Russia has shipped the first regimental sets of it advanced S-400 Triumf missile defense systems to China as part of a 2014 government-to-government contract, according to Russian military-diplomatic officials.
“Two vessels have delivered the first regimental set of S-400s from the port of Ust-Lug, Leningrad region, to China within the time limit established by the contract,” one source told Russia’s TASS new agency on Tuesday. “It includes a command post, radar stations, launching stations, energy equipment [sic] and other property.”
A third shipment of the missile system was apparently damaged in the process and has been returned to Russia.
According to the Federal Service for Military-Technical Cooperation, the mishap occurred after a storm in the English Channel in January, when Russia began shipping equipment necessary to operate the missile systems.
“The work continues, and the missing equipment is expected to be delivered to the customer in the summer,” the source added.
In 2014, China ordered four to six Russian-made S-400 regimental units for an estimated price of around $3 billion. Head of Russia’s Rostec State Corporation Sergei Chemezov said in 2016 that there would be no shipment before 2018.
Moscow trained a group of Chinese military personnel to operate the S-400 system last year.
It is not yet clear how many S-400 units China is bound to receive or what type of missiles Russia has sold to China under the contract.
The standard S-400 battery consists of four transporter erector launchers (TELs), four launch tubes per TEL, in addition to target acquisition and engagement (fire control) radar systems and a command post, according to the Diplomat.
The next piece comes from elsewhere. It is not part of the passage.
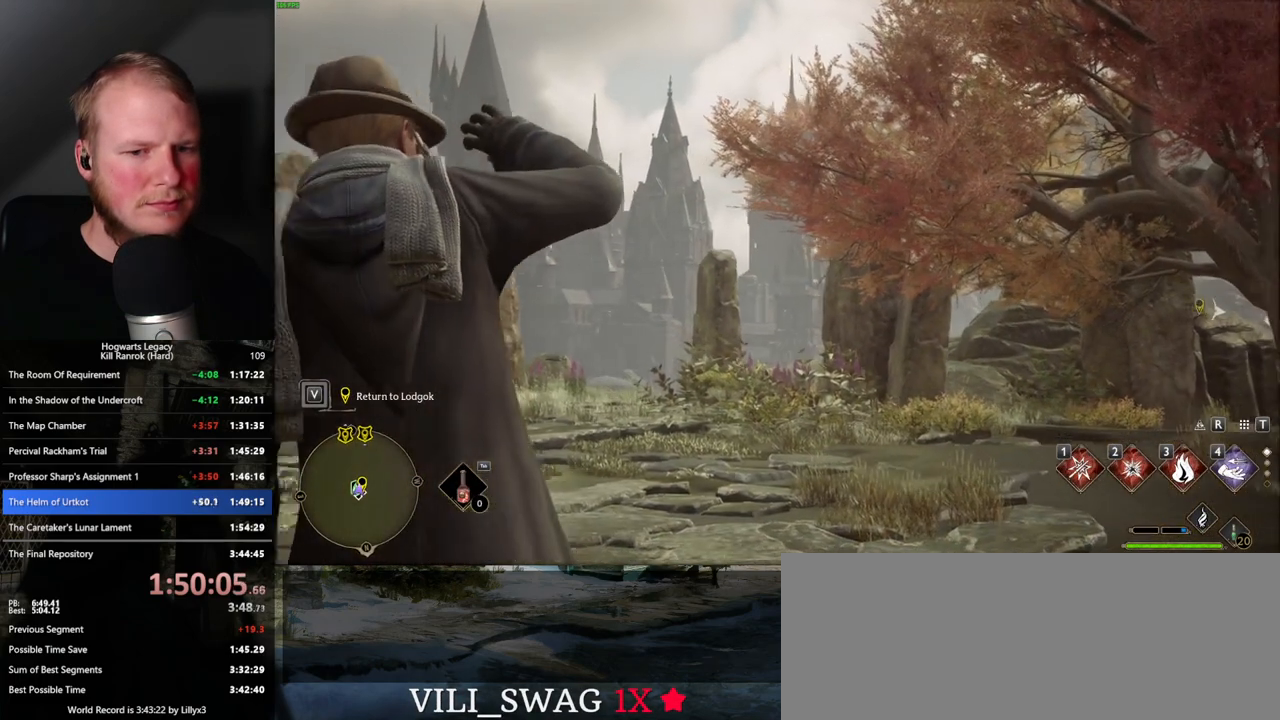
{"keys": ["d"], "mouse": [], "events": []}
A battery can consist of up to 12 TELs if there is an additional fire control radar system in place. Each S-400 battalion is made up of two batteries and two battalions form and S-400 regiment.
Russia has reportedly begun delivering S-400 parts to China as part of a 2014 contract.
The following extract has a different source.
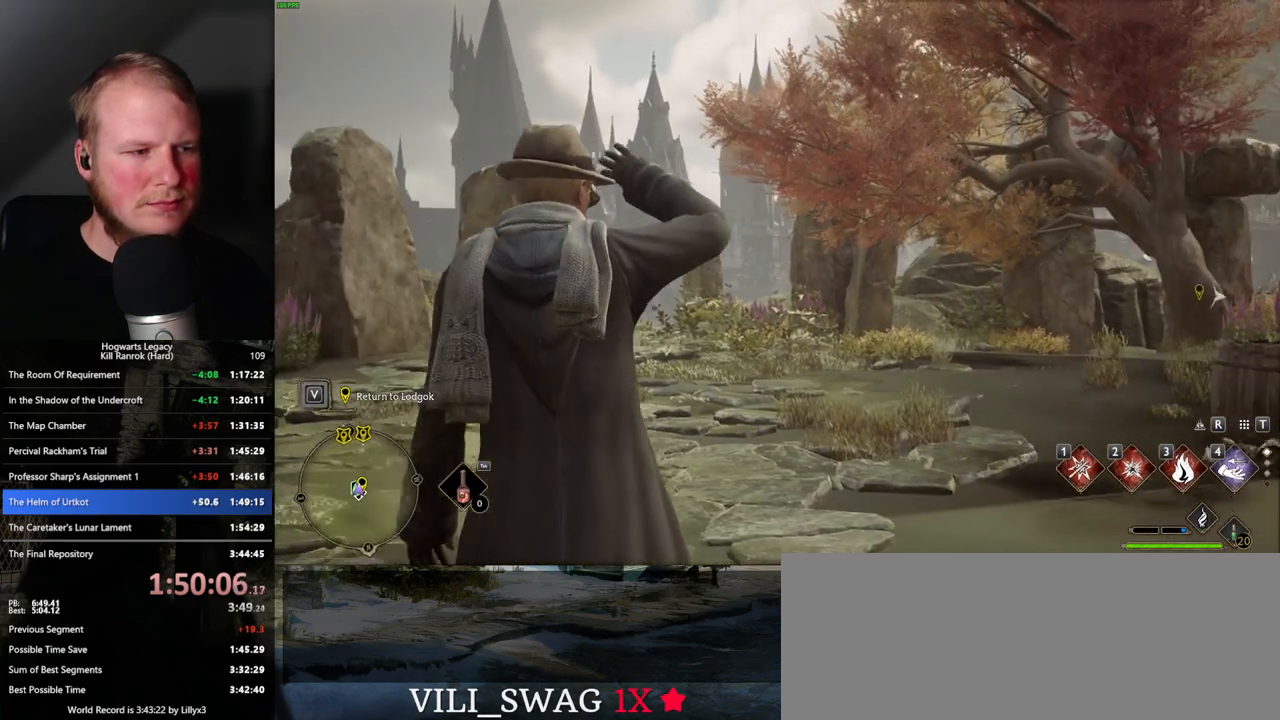
{"keys": ["d"], "mouse": [], "events": []}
This means China may have purchased anywhere between 60 to 200 TELs complete with the missiles and other equipment.
It took Russian Presidential Aide on Military Cooperation Vladimir Kozhin until November 2015 to confirm the contract. The contract made China the first foreign purchaser of the cutting-edge air defense system, followed by Turkey as the second buyer.
Chemezov has also revealed that Russia had not agreed to transfer technology or authorize licensed production.
That means the contract with China is different with the one Russia has struck with Turkey, which includes both technology transfer and domestic production.
The S-400 Triumf (with the NATO codename Growler) entered service in 2007 and is considered Russia’s most advanced long-range anti-aircraft missile system.
Capable of engaging targets at a distance of 400 km and at an altitude of up to 30 km, the missile system can destroy aircraft, cruise and ballistic missiles. It can also be used against land-based targets.